Tailored Pulsed Power Modulator Enhances Semiconductor Biasing

Advancements in Semiconductor Processing with Tailored Pulsed Power Technology

A significant breakthrough has been made in the field of semiconductor manufacturing, thanks to a research team led by Dr. Jang Sung-roc at the Electrophysics Research Center of the Korea Electrotechnology Research Institute (KERI). The team has developed a "tailored pulsed power modulator for bias," which promises to revolutionize ultra-precision semiconductor processing.

The concept of a bias device is crucial in semiconductor fabrication. It applies a force—typically a voltage—that pulls ions within plasma to make them collide forcefully with a semiconductor wafer. This process is essential for several key steps, including etching (cutting the surface), cleaning (removing contaminants), and deposition (pressing thin films uniformly and firmly onto the wafer).

Currently, radio-frequency (RF) power supplies are widely used in the industry to apply this bias voltage. However, their simple alternating waveforms have limitations when it comes to the precision required for advanced semiconductor microfabrication. As a result, there is a growing interest in pulsed power supplies, which can deliver tailored bias forces even for complex and demanding processes.

Pulsed power supplies work by storing energy at low power over an extended period and then discharging it instantaneously at high power. This allows for precise control over the strength of the pulses, enabling semiconductor substrates to be etched as narrowly and deeply as needed. This makes the technology applicable across various fabrication processes.

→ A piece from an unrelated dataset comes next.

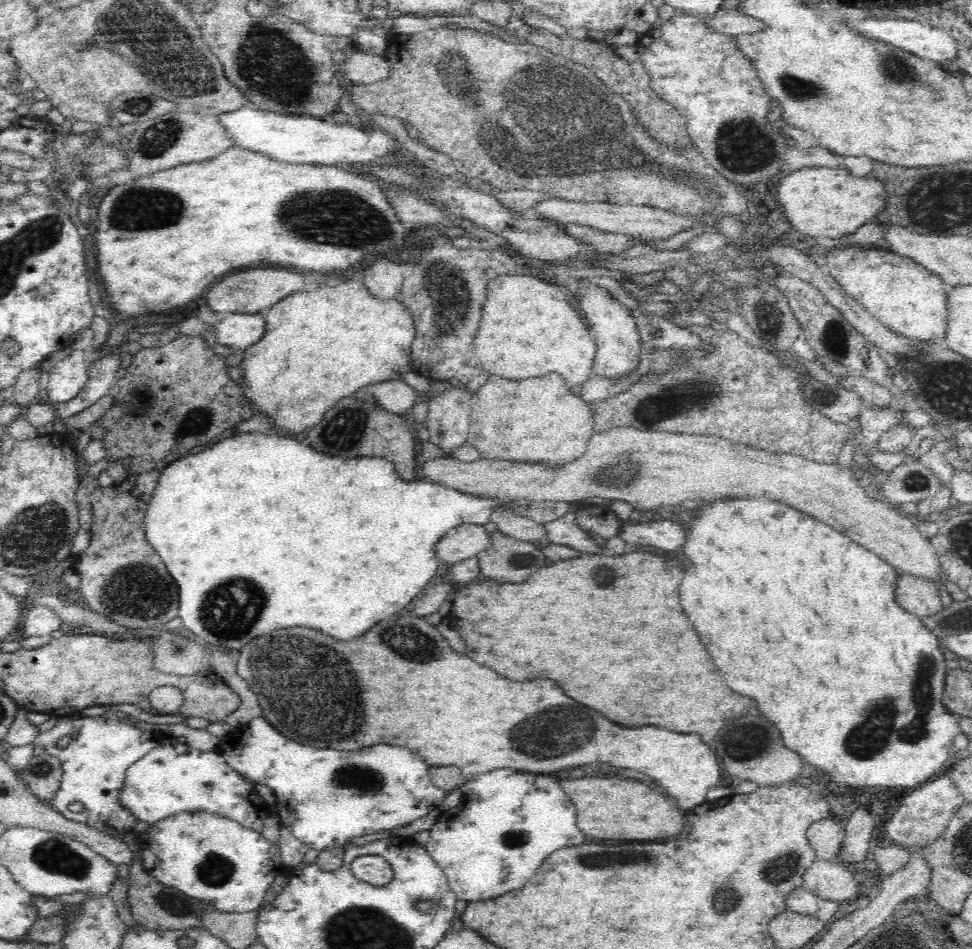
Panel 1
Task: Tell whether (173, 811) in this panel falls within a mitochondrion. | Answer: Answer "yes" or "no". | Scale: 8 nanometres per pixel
no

Despite their advantages, conventional pulsed power supplies face challenges, particularly in terms of power loss during instantaneous high-power discharge. For tailored bias applications, the technical requirements are even more stringent. Pulses reaching several kilovolts must be stably controlled within an extremely short duration of 2.5 µs (1/250,000th of a second) and discharged at a high frequency of 400 kHz (400,000 times per second).

KERI, with over a decade of experience in developing pulsed power technologies, recognized these challenges and launched an initiative to achieve domestic production of pulsed power supplies for semiconductor bias processes. Dr. Jang Sung-roc’s team made a groundbreaking advancement by introducing "soft switching," a technique that reduces power loss during pulse discharge.

Soft switching involves switching the device at points where the voltage (V) or current (I) is near zero. This significantly reduces stress on the device and cuts power loss by over 78%. Additionally, this innovation helps address heat generation issues, leading to smaller power supplies, higher power density (output per volume), and longer lifespan.

To further expand the technology's applicability, the research team introduced a tailored pulsed power supply that incorporates two methods: "ramped" mode, which uses inclined waveforms for compact and precise processing, and "stepped" mode, which generates the various shapes required for semiconductor fabrication.

This advancement opens up possibilities beyond semiconductors, making the technology suitable for other industries such as environmental engineering, defense, and healthcare, where pulsed power is essential.

The technology was validated inside a semiconductor process chamber through collaboration with the Plasma E.I. Convergence Research Center of the Korea Institute of Fusion Energy. During the demonstration, the team observed the unique waveforms created by the tailored pulsed power supply, confirming its applicability.

Building on this success, KERI plans to lay the groundwork for commercialization by applying the tailored pulsed power supply to actual etching and cleaning equipment in joint research with the Korea Institute of Machinery & Materials and the Korea Institute of Fusion Energy.

Dr. Jang emphasized that process innovation using tailored pulsed power will greatly enhance semiconductor performance, making electronic devices smaller, faster, and longer-lasting. He added that the technology will be a major asset for companies struggling to adopt next-generation processes due to a lack of pulsed power solutions.

Having secured patents for this achievement, KERI aims to drive commercialization and broaden the application of its tailored pulsed power technology in next-generation industrial processes through industry-academia-research collaboration and technology transfer.